Near Bad Tölz, which was already rich in the Middle Ages thanks to the salt trade and rafting, I meet the Isar, which I now follow on my route upstream towards the Karwendel mountains to the Sylvenstein reservoir, one of the great postcard motifs of the German Alpine Road. The lake, which lies like a fjord between the mountains, was built in the 1950s to regulate the water fluctuations of the Isar and to generate electricity at the same time.

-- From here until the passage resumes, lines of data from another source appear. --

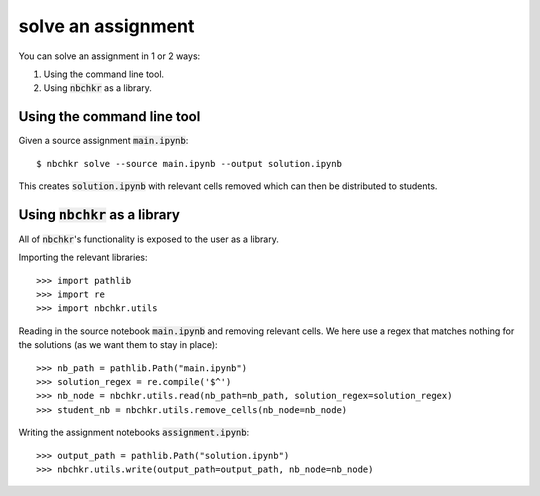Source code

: solve an assignment
===================

You can solve an assignment in 1 or 2 ways:

1. Using the command line tool.
2. Using :code:`nbchkr` as a library.

Using the command line tool
---------------------------

Given a source assignment :code:`main.ipynb`::

    $ nbchkr solve --source main.ipynb --output solution.ipynb

This creates :code:`solution.ipynb` with relevant cells removed which can
then be distributed to students.

Using :code:`nbchkr` as a library
---------------------------------

All of :code:`nbchkr`'s functionality is exposed to the user as a library.

Importing the relevant libraries::

    >>> import pathlib
    >>> import re
    >>> import nbchkr.utils

Reading in the source notebook :code:`main.ipynb` and removing relevant cells.
We here use a regex that matches nothing for the solutions (as we want them to
stay in place)::

    >>> nb_path = pathlib.Path("main.ipynb")
    >>> solution_regex = re.compile('$^')
    >>> nb_node = nbchkr.utils.read(nb_path=nb_path, solution_regex=solution_regex)
    >>> student_nb = nbchkr.utils.remove_cells(nb_node=nb_node)

Writing the assignment notebooks :code:`assignment.ipynb`::

    >>> output_path = pathlib.Path("solution.ipynb")
    >>> nbchkr.utils.write(output_path=output_path, nb_node=nb_node)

Framed by forested mountain ridges, the German Alpine Road meanders in gentle sweeps northwards to Lake Tegernsee and goes from a very natural section to the stark opposite. Between Rottach-Egern and Gmund, traffic on the Tegernsee is very slow – especially at weekends. But at least there are Upper Bavarian parade views to be seen through the windscreen, of blue water, the mountains and the mighty houses with their geranium-decorated balconies. It would be worth stopping there even without a traffic jam, but for today I have to reach my night’s lodging at Spitzingsee. So I quickly continue on to Schliersee, which could be Tegernsee’s little sibling, because everything is a bit smaller and quieter here.
But it is really quiet at Spitzingsee, which I reach as a detour from the German Alpine Road. Here the roads for cars soon end and the Mangfall Mountains take over, here is peace and quiet. Directly on the lake in this mountain idyll is the Arabella Alpenhotel am Spitzingsee. It has already become dark and I belatedly join the round of interlocutors already gathered to talk about e-mobility, tourism and sustainable hotels and gastronomy.